Hoffnung in den Hütten
Von Christian Selz, Port Elizabeth *
Die Würfel sind gefallen. Mit der offiziellen Bekanntgabe der
Wahlergebnisse durch die Unabhängige Wahlkommission am vergangenen
Samstag steht der regierende African National Congress (ANC) mit 65,9
Prozent der Stimmen als klarer Sieger der Parlamentswahlen in Südafrika
fest. Die Zweidrittelmehrheit, mit der die Partei die letzten fünf Jahre
regiert hat, hat der ANC damit allerdings knapp verfehlt.
Die Oppositionsführerin Helen Zille von der Democratic Alliance (DA)
dürfte daher erleichtert aufgeatmet haben. Sie hatte ANC-Spitzenkandidat
Jacob Zuma im Wahlkampf unterstellt, eine Zweidrittelmehrheit für
Verfassungsänderungen nutzen zu wollen, um so einem möglichen
Korruptionsprozeß gegen ihn endgültig aus dem Weg zu gehen. Zuma hatte
allerdings bereits vor der Wahl angekündigt, die Verfassung nicht
anzurühren. Dementsprechend zufrieden zeigte der 57jährige sich mit dem
Ergebnis: »Das ist keine Enttäuschung. Einige Journalisten haben
versucht, die Ziele zu verschieben, als deutlich wurde, daß wir mit
einer entscheidenden Mehrheit gewinnen. Sie halten nun die
Zweidrittelmehrheit für ein Thema, anstatt dem ANC zum klaren Sieg zu
gratulieren.« Und auch Parteisprecher Ishmael Mnisi wollte sich den
vierten Erdrutschsieg seit Ende der Apartheid 1994 nicht in eine
Niederlage ummünzen lassen: »Wir haben immer klar gesagt, daß wir einen
entscheidenden Sieg wollen. Der ANC hat nie eine Zweidrittelmehrheit als
Ziel ausgegeben, wir sind sehr zufrieden mit dem Mandat, das die
Menschen uns gegeben haben.«
Deutlich weniger zufrieden dürfte man bei der ANC-Abspaltung COPE
(Congress of the People) gewesen sein. Die neue Partei, die sich aus
Zuma-Gegnern und dem wirtschaftsnahen Flügel des ANC gegründet hatte und
im Wahlkampf noch die Übernahme der Vormachtstellung im Land am Kap
angestrebt hatte, mußte sich mit 7,4 Prozent der Stimmen begnügen.

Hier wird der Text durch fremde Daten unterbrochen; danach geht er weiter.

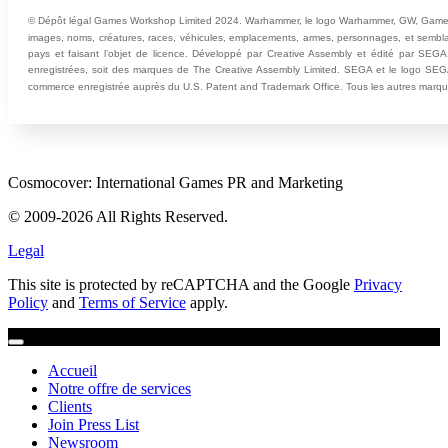
© Dépôt légal Games Workshop Limited 2024. Warhammer, le logo Warhammer, GW, Games Work
images, noms, créatures, races, véhicules, emplacements, armes, personnages, et semb
pays et faisant l’objet de licence. Développé par Creative Assembly et édité par SEGA
enregistrées, soit des marques de The Creative Assembly Limited. SEGA et le logo 
commerce enregistrée auprès du U.S. Patent and Trademark Office. Tous les autres marques,
Cosmocover: International Games PR and Marketing
© 2009-2026 All Rights Reserved.
Legal
This site is protected by reCAPTCHA and the Google
Privacy
Policy
and
Terms of Service
apply.
Accueil
Notre offre de services
Clients
Join Press List
Newsroom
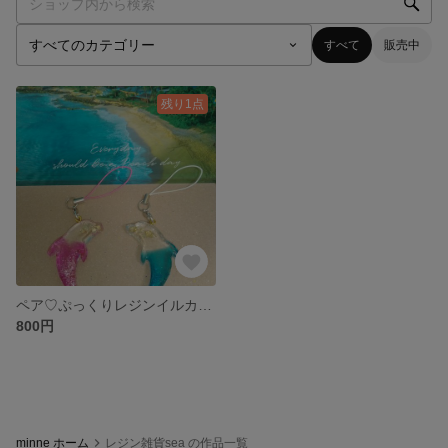
すべて
販売中
残り1点
ペア♡ぷっくりレジンイルカキーホルダーセット
800円
minne ホーム
レジン雑貨sea の作品一覧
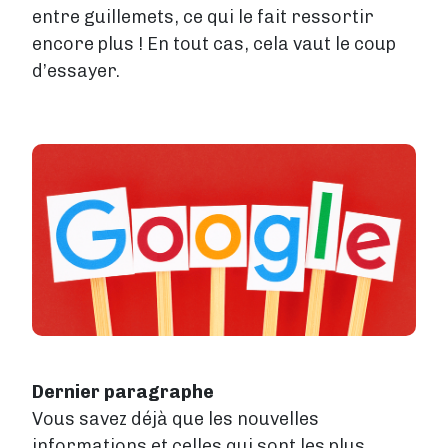
entre guillemets, ce qui le fait ressortir
encore plus ! En tout cas, cela vaut le coup
d’essayer.
Image
Dernier paragraphe
Vous savez déjà que les nouvelles
informations et celles qui sont les plus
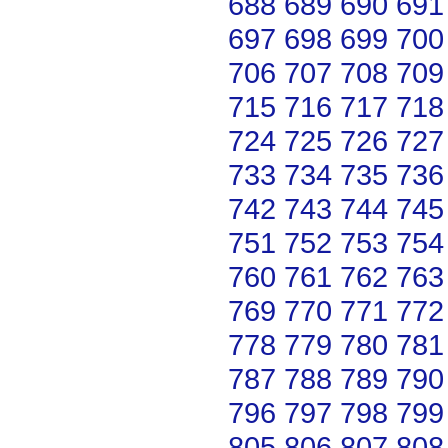
688
689
690
691
697
698
699
700
706
707
708
709
715
716
717
718
724
725
726
727
733
734
735
736
742
743
744
745
751
752
753
754
760
761
762
763
769
770
771
772
778
779
780
781
787
788
789
790
796
797
798
799
805
806
807
808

Selbst das hauptsächlich von Angehörigen der Xhosa bewohnte Eastern
Cape, in dem COPE gegen den Zulu Zuma von Analysten Chancen eingeräumt
wurden, gewann der ANC mit knapp 70 Prozent der Stimmen. Da auch die
zulu-nationalistische Inkatha Freedom Party in ihrer Heimatprovinz
KwaZulu-Natal eine herbe Schlappe gegen den ANC einstecken mußte, läßt
sich klar ablesen, daß ethnische Zugehörigkeiten in Südafrika mehr und
mehr an Bedeutung verlieren. Wichtigste Oppositionspartei ist nach wie
vor die hauptsächlich von Weißen und Besserverdienenden gewählte DA mit
16,7 Prozent der Stimmen. Im neuen südafrikanischen Parlament sind
weiterhin neun kleine Parteien vertreten, einige davon mit nur einem Sitz.

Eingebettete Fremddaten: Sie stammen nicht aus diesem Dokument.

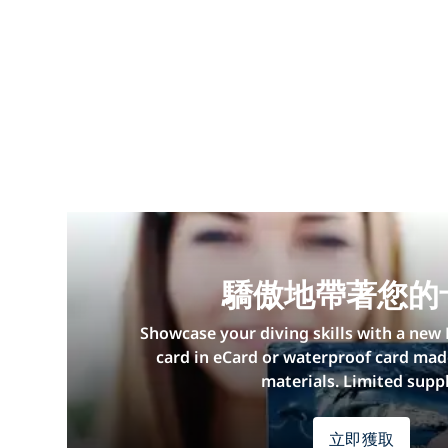
驕傲地帶著您的
Showcase your diving skills with a new 
card in eCard or waterproof card mad
materials. Limited suppl
立即獲取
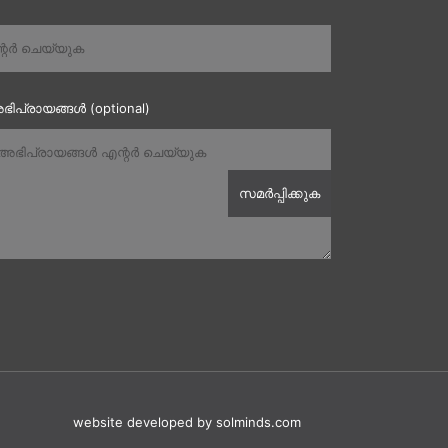
ഭിപ്രായങ്ങൾ (optional)
website developed
by solminds.com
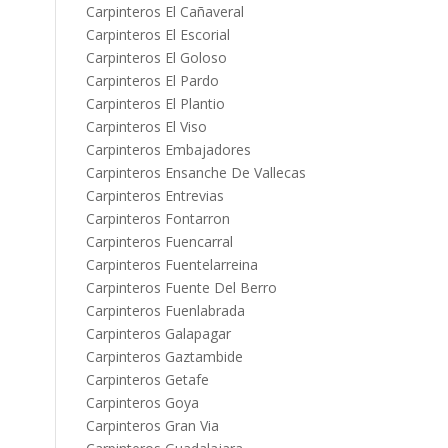
Carpinteros El Cañaveral
Carpinteros El Escorial
Carpinteros El Goloso
Carpinteros El Pardo
Carpinteros El Plantio
Carpinteros El Viso
Carpinteros Embajadores
Carpinteros Ensanche De Vallecas
Carpinteros Entrevias
Carpinteros Fontarron
Carpinteros Fuencarral
Carpinteros Fuentelarreina
Carpinteros Fuente Del Berro
Carpinteros Fuenlabrada
Carpinteros Galapagar
Carpinteros Gaztambide
Carpinteros Getafe
Carpinteros Goya
Carpinteros Gran Via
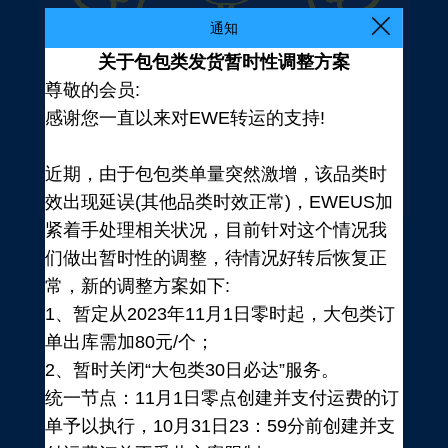
通知
关于包包类发货暂时性调整方案
尊敬的会员:
感谢您一直以来对EWE转运的支持!
近期，由于包包类单量突然激增，该品类时
效出现延误(其他品类时效正常)，EWEUS加
紧着手处理相关状况，目前针对这个情况我
们做出暂时性的调整，待情况好转后恢复正
常，新的调整方案如下:
1、暂定从2023年11月1日零时起，大包类订
单出库需加80元/个；
2、暂时关闭“大包类30日必达”服务。
统一节点：11月1日零点创建并支付运费的订
登录
单予以执行，10月31日23：59分前创建并支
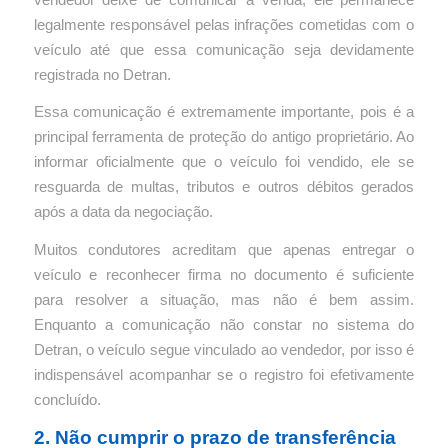
legalmente responsável pelas infrações cometidas com o
veículo até que essa comunicação seja devidamente
registrada no Detran.
Essa comunicação é extremamente importante, pois é a
principal ferramenta de proteção do antigo proprietário. Ao
informar oficialmente que o veículo foi vendido, ele se
resguarda de multas, tributos e outros débitos gerados
após a data da negociação.
Muitos condutores acreditam que apenas entregar o
veículo e reconhecer firma no documento é suficiente
para resolver a situação, mas não é bem assim.
Enquanto a comunicação não constar no sistema do
Detran, o veículo segue vinculado ao vendedor, por isso é
indispensável acompanhar se o registro foi efetivamente
concluído.
2. Não cumprir o prazo de transferência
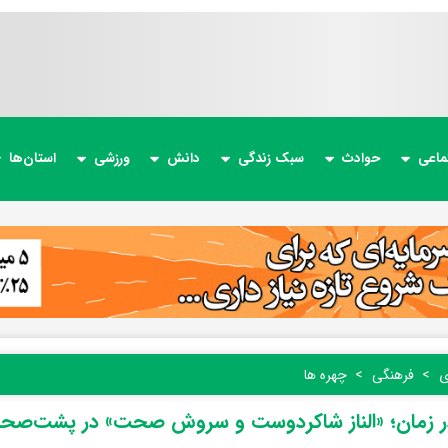
ماعی
حوادث
سبک زندگی
دانش
ورزشی
استان‌ها
ی
فرهنگی
چهره ها
 زمان؛ «الناز شاکردوست و سروش صحت» در پشت‌صحنه «بی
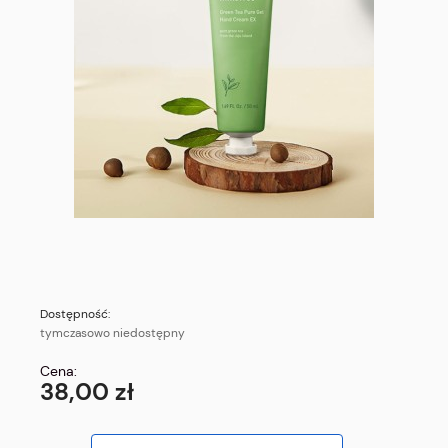
Dostępność:
tymczasowo niedostępny
Cena:
38,00 zł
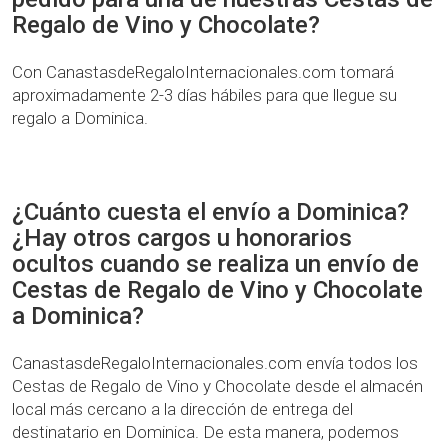
Regalo de Vino y Chocolate?
Con CanastasdeRegaloInternacionales.com tomará
aproximadamente 2-3 días hábiles para que llegue su
regalo a Dominica.
¿Cuánto cuesta el envío a Dominica?
¿Hay otros cargos u honorarios
ocultos cuando se realiza un envío de
Cestas de Regalo de Vino y Chocolate
a Dominica?
CanastasdeRegaloInternacionales.com envía todos los
Cestas de Regalo de Vino y Chocolate desde el almacén
local más cercano a la dirección de entrega del
destinatario en Dominica. De esta manera, podemos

Während die meisten deutschen Printmedien die Wahl Zumas, der den
Gewerkschaftsbund COSATU und die Kommunistische Partei Südafrikas zu
seinen wichtigsten Verbündeten zählt, überwiegend negativ und teilweise
gar als Untergang Südafrikas sehen, sind die internationalen Reaktionen
deutlich ausgewogener. So hebt beispielsweise die britische BBC Zumas
Erfahrungen im Lösen von Konflikten hervor.

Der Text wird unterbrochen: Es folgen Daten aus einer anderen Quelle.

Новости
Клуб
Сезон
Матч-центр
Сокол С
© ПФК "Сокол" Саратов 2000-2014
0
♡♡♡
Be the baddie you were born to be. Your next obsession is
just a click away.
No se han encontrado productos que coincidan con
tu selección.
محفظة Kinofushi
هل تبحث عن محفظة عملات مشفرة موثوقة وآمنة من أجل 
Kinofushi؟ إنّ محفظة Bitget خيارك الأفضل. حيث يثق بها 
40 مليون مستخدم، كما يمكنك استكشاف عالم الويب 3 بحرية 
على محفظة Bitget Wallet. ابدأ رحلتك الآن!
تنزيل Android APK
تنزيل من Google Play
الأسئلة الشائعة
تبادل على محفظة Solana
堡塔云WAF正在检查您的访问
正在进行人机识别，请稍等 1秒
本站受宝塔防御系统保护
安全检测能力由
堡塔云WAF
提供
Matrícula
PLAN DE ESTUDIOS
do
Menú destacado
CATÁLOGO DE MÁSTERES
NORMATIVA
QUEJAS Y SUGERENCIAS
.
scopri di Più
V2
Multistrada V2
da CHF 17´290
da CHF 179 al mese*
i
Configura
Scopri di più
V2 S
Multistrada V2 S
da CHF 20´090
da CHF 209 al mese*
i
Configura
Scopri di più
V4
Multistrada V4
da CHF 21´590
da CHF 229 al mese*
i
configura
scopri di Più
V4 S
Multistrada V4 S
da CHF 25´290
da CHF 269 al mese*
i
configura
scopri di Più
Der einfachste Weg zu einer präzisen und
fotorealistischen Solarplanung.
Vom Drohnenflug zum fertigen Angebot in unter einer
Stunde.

Gewählt wurde Zuma für Programmpunkte wie eine Beschleunigung des
Hausbauprogramms für die Menschen, die noch immer in Hütten leben, den
freien Zugang zu guter Bildung und medizinischer Versorgung, mehr
Arbeitsplätze und die Bekämpfung der Kriminalität. Davon, wie der ANC
die hochgesteckten sozialpolitischen Ziele auch in einem Klima globaler
Rezession umsetzt, wird seine Wertschätzung in der Bevölkerung abhängen.
Die Hoffnungen, das zeigt das Wahlergebnis eindeutig, sind groß.